• [Exercise details]:
Transcribe the line with "person standing ((x1=254, y1=164, x2=260, y2=182))" and all the lines that follow it in the material below, exactly as they stand.

• [Task data]:
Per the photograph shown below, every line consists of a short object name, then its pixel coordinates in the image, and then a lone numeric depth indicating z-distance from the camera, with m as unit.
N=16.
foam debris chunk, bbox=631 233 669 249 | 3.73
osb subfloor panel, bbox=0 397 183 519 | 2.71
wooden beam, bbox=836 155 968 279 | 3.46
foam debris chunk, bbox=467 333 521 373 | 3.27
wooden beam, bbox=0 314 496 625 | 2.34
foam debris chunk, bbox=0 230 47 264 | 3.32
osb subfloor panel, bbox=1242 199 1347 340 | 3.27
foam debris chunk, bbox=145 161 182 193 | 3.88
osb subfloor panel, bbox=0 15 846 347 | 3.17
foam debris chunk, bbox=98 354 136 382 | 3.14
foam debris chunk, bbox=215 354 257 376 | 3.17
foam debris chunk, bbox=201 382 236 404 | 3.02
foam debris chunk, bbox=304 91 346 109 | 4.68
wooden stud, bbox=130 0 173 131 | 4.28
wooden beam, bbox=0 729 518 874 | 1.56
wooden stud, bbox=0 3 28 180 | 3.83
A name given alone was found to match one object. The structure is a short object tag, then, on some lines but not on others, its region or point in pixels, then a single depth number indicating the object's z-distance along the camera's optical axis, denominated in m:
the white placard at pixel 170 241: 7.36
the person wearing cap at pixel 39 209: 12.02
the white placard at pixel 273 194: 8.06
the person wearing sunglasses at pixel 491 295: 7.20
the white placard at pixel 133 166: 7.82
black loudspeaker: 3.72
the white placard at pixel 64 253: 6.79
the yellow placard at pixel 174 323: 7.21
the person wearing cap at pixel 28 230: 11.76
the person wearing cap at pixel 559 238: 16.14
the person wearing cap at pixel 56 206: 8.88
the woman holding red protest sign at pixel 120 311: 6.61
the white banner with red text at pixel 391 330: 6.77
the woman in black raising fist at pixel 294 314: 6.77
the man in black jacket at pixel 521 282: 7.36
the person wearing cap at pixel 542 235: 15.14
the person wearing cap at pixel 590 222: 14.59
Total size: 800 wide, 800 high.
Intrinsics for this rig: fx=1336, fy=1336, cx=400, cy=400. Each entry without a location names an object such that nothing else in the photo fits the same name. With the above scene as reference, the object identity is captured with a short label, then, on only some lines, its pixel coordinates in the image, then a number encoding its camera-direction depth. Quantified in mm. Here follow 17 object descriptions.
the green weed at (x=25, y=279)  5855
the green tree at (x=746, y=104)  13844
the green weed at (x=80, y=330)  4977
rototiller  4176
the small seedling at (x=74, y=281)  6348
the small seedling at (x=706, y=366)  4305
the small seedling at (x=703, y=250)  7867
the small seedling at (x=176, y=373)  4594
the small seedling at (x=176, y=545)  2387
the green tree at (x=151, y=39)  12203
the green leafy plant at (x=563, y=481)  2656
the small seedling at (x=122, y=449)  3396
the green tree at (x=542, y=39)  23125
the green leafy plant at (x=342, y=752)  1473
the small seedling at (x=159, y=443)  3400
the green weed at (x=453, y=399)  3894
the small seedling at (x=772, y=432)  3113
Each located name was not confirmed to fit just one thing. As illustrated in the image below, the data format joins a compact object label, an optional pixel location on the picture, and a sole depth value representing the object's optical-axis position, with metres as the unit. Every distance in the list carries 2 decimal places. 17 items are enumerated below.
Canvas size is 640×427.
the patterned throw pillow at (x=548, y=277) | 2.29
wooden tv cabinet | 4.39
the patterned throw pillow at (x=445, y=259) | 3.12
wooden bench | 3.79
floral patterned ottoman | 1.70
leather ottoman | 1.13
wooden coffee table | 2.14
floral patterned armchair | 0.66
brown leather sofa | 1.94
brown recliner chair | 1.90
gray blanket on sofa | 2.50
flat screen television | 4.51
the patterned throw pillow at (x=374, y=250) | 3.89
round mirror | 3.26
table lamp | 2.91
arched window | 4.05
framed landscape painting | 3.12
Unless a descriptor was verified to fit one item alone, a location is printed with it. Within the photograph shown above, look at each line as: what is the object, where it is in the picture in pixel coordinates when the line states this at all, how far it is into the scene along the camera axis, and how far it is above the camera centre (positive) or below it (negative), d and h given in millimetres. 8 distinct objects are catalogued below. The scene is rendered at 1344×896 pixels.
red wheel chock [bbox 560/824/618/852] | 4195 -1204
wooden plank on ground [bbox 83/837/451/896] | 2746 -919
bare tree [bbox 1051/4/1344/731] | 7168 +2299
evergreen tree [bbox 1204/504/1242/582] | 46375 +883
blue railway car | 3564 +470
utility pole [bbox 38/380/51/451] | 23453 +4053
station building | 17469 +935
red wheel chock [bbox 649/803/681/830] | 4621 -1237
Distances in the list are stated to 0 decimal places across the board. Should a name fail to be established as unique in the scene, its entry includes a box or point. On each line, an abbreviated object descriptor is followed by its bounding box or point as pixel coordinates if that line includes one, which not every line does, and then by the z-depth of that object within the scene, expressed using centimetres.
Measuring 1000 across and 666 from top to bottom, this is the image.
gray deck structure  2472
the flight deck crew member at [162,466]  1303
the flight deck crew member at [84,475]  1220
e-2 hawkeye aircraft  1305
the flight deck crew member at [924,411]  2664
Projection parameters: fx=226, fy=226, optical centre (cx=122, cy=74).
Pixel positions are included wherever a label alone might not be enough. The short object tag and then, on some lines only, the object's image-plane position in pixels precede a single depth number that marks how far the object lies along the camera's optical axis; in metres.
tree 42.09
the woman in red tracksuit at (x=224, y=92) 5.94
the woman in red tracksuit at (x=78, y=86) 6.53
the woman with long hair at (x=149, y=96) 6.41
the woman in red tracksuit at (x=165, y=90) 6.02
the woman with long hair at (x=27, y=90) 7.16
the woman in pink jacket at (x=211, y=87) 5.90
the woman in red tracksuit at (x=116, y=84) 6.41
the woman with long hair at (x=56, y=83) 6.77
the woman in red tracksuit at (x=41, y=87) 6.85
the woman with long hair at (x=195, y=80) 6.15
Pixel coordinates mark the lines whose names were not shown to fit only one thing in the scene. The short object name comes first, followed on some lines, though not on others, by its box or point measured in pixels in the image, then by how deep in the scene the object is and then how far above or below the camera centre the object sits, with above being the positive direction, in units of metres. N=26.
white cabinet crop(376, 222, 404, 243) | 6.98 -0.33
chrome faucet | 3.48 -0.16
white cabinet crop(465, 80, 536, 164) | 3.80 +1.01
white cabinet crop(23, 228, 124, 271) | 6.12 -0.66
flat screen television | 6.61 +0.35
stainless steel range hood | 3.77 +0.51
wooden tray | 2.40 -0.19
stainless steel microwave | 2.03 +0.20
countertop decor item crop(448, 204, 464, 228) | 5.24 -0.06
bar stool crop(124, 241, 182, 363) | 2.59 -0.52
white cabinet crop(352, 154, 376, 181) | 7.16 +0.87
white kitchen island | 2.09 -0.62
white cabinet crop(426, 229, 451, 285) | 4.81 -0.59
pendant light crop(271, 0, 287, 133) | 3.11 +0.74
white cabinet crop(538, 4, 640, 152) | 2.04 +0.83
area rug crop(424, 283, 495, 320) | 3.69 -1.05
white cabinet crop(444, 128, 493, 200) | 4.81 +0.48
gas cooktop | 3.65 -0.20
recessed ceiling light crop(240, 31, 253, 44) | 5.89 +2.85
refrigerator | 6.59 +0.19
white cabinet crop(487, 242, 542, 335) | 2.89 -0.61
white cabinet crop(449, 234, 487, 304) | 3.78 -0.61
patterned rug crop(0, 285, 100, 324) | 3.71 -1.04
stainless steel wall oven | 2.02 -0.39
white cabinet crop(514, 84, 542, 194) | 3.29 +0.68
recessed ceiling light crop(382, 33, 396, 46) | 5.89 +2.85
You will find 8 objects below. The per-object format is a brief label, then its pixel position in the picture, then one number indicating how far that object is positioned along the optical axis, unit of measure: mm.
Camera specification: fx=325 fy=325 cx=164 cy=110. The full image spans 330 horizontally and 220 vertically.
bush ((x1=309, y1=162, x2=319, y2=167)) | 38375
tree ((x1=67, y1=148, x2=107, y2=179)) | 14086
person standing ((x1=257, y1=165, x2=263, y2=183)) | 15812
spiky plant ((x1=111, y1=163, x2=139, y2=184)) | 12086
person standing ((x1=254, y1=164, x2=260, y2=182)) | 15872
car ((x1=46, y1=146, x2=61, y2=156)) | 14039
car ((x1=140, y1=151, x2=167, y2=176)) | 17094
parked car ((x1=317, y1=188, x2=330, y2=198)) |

• [Result for this exercise]:
person standing ((x1=254, y1=164, x2=260, y2=182)) | 15872
car ((x1=46, y1=146, x2=61, y2=156)) | 14039
car ((x1=140, y1=151, x2=167, y2=176)) | 17094
parked car ((x1=317, y1=188, x2=330, y2=198)) |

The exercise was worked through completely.